Task
From the opening line of the records through the line bearing "164 192 15.92", set down every line exactly.

Records provided

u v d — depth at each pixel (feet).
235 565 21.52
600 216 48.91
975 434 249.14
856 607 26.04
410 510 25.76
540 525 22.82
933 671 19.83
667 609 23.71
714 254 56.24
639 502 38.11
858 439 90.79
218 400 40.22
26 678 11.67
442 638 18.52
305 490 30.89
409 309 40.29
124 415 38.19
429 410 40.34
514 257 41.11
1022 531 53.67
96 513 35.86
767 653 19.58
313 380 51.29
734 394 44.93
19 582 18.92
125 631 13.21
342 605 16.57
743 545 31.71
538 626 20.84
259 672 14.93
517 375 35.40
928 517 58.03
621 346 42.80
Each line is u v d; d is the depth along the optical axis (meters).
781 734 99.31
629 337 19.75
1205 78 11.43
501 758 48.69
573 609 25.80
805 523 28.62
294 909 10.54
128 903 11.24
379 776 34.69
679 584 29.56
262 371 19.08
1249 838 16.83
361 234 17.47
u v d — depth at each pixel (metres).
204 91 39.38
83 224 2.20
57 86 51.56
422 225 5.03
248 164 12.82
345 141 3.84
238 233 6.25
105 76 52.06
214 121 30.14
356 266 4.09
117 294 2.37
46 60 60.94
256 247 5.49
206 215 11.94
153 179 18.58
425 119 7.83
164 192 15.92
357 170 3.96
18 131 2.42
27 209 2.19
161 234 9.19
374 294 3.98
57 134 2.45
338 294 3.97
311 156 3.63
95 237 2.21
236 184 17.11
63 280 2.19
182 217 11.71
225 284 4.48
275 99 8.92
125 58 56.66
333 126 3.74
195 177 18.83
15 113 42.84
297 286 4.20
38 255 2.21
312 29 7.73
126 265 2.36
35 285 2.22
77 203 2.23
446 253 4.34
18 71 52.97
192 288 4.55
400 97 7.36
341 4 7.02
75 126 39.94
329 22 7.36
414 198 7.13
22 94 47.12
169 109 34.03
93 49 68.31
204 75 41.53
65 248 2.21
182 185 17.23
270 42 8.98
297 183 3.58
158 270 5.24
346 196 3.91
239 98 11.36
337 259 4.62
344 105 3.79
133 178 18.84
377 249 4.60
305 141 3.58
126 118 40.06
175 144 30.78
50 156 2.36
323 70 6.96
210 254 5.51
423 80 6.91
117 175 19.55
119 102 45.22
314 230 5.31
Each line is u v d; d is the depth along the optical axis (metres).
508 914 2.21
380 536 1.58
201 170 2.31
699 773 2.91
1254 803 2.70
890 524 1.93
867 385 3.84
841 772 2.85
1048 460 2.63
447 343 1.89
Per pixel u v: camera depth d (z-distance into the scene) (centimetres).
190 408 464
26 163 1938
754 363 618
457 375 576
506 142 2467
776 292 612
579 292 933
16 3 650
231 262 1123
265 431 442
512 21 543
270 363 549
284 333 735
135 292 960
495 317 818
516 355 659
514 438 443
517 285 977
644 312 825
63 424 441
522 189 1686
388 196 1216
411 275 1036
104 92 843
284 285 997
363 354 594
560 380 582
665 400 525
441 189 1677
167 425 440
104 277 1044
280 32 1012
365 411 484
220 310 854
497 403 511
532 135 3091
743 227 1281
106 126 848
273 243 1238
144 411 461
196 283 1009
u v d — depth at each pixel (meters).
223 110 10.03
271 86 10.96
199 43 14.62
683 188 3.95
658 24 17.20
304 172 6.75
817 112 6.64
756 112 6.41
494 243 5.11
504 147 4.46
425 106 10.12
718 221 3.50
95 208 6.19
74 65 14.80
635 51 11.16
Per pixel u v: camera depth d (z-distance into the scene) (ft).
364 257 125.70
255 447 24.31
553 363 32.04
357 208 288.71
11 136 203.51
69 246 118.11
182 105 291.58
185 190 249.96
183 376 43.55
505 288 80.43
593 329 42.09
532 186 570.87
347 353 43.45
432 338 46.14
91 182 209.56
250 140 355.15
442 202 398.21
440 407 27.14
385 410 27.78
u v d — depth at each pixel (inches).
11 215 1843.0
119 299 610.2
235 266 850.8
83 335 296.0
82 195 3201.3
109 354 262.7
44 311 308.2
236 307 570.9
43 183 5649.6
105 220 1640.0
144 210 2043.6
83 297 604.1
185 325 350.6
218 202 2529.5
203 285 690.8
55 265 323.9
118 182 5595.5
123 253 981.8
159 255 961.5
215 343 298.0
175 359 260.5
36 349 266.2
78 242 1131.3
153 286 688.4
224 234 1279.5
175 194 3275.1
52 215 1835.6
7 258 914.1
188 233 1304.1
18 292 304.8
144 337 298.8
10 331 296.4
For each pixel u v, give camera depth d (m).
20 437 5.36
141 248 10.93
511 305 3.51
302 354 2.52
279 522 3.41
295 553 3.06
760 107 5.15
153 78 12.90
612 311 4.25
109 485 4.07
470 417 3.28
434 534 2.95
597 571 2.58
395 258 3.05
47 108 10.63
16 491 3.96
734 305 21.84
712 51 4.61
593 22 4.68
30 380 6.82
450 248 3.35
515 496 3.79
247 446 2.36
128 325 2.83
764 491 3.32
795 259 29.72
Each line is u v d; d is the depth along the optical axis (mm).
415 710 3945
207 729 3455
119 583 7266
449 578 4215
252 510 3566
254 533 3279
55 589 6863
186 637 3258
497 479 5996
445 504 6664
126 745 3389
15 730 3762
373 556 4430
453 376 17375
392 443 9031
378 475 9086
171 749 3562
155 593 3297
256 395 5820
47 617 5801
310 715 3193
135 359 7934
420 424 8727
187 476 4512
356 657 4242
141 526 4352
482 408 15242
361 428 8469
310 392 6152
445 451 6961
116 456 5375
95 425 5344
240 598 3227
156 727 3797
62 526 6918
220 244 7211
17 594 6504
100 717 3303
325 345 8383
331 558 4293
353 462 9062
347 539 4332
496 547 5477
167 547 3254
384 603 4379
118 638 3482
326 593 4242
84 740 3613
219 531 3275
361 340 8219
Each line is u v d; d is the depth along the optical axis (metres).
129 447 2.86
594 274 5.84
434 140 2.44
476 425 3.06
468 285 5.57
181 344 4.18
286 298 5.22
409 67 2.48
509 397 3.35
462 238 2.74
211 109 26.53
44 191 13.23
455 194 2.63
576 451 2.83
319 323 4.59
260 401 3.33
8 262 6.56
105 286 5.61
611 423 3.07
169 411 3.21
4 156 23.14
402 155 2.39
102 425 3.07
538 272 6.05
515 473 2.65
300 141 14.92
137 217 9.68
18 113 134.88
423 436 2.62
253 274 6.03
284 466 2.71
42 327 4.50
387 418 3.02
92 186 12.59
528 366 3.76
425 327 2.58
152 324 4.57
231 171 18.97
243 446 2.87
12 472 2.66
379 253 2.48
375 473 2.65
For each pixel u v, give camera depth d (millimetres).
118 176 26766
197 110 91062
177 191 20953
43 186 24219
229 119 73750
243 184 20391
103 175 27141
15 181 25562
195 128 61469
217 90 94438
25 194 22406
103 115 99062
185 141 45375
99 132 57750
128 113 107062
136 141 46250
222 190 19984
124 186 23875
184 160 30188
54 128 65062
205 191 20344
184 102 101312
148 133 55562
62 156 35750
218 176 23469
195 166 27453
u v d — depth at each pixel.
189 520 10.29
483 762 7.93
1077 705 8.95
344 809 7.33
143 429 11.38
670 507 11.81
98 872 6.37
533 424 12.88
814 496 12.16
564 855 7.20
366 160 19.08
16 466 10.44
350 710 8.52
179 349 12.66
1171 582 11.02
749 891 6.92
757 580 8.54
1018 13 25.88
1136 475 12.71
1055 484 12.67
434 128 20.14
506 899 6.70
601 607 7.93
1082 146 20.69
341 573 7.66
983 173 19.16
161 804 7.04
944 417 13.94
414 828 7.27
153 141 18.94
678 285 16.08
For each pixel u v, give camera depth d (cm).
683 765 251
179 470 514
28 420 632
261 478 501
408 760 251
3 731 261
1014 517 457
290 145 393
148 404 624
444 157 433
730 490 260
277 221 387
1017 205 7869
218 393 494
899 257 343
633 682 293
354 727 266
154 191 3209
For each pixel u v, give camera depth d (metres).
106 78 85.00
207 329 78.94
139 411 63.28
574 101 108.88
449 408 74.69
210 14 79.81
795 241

Task result
u v d — depth at each pixel (feet).
235 565 21.52
600 216 48.91
975 434 249.14
856 607 26.04
410 510 25.76
540 525 22.82
933 671 19.83
667 609 23.71
714 254 56.24
639 502 38.11
858 439 90.79
218 400 40.22
26 678 11.67
442 638 18.52
305 490 30.89
409 309 40.29
124 415 38.19
429 410 40.34
514 257 41.11
1022 531 53.67
96 513 35.86
767 653 19.58
313 380 51.29
734 394 44.93
19 582 18.92
125 631 13.21
342 605 16.57
743 545 31.71
538 626 20.84
259 672 14.93
517 375 35.40
928 517 58.03
621 346 42.80
Each line is u v d; d is the depth along the optical axis (meters).
781 734 99.31
629 337 19.75
1205 78 11.43
501 758 48.69
573 609 25.80
805 523 28.62
294 909 10.54
128 903 11.24
379 776 34.69
679 584 29.56
262 371 19.08
1249 838 16.83
361 234 17.47
u v d — depth at each pixel (metres).
204 91 39.38
83 224 2.20
57 86 51.56
422 225 5.03
248 164 12.82
345 141 3.84
238 233 6.25
105 76 52.06
214 121 30.14
356 266 4.09
117 294 2.37
46 60 60.94
256 247 5.49
206 215 11.94
153 179 18.58
425 119 7.83
164 192 15.92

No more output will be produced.